¿Para quién trabajas?

Cuando san Martín de Tours estaba a punto de morir, sus sacerdotes le rogaron que se quedara con ellos. Y, aunque él ardía en deseos de ver a Dios, levantó la vista al cielo y exclamó: «No rehúso el trabajo». San Pablo, que también ardía en deseos de ver a Dios, escribió: Deseo partir para estar con Cristo, que es con mucho lo mejor; pero, por otro, quedarme en esta vida veo que es más necesario para vosotros (Flp 1, 23-24).

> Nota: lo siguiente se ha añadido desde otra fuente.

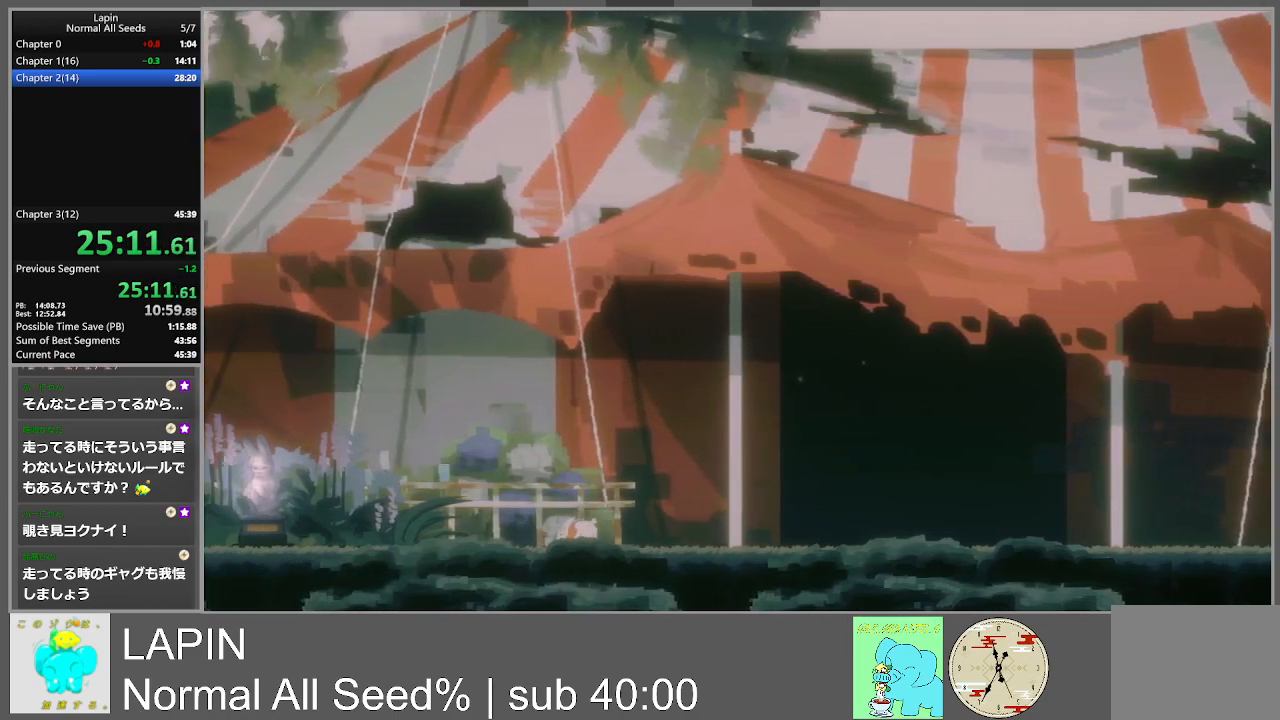
{"buttons": ["DPAD_LEFT"], "events": [[333, "R1", "down"], [450, "R1", "up"]]}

Tanto san Martín como san Pablo trabajaban para Cristo, y estaban dispuestos a prolongar su jornada para servir a tal Señor.

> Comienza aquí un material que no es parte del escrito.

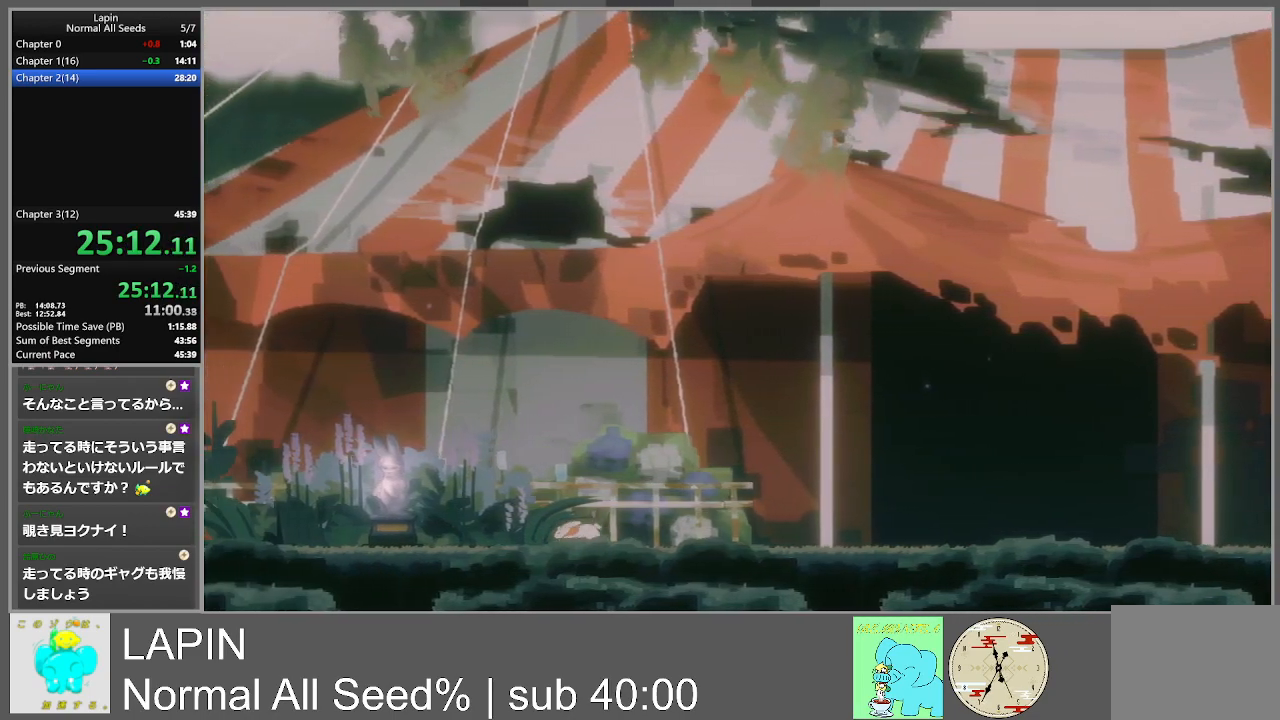
{"buttons": ["R1", "DPAD_LEFT"], "events": [[33, "R1", "down"], [150, "R1", "up"], [233, "R1", "down"], [350, "R1", "up"], [433, "R1", "down"]]}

Id también vosotros a mi viña. ¿Y tú? ¿Para quién trabajas? ¿Trabajas para Dios, trabajas para ti, o divides tu tiempo «equitativamente» entre ambos? ¿O estás ocioso?

Al organizar tu tiempo… ¿Reservas, entre tus múltiples tareas, un tiempo para Dios? ¿O le entregas a Dios tu agenda, y dejas que Él se adueñe de tus horas?

¿A qué has renunciado por Cristo? ¿Qué has sacrificado por Él?

¿Quién es tu jefe? ¿A quién obedeces, a ti mismo, o a Dios? ¿Tienes dirección espiritual?

¿Te cansas por Dios?

¡Cuántas preguntas! Y todas se resumen en una: ¿Para quién trabajas?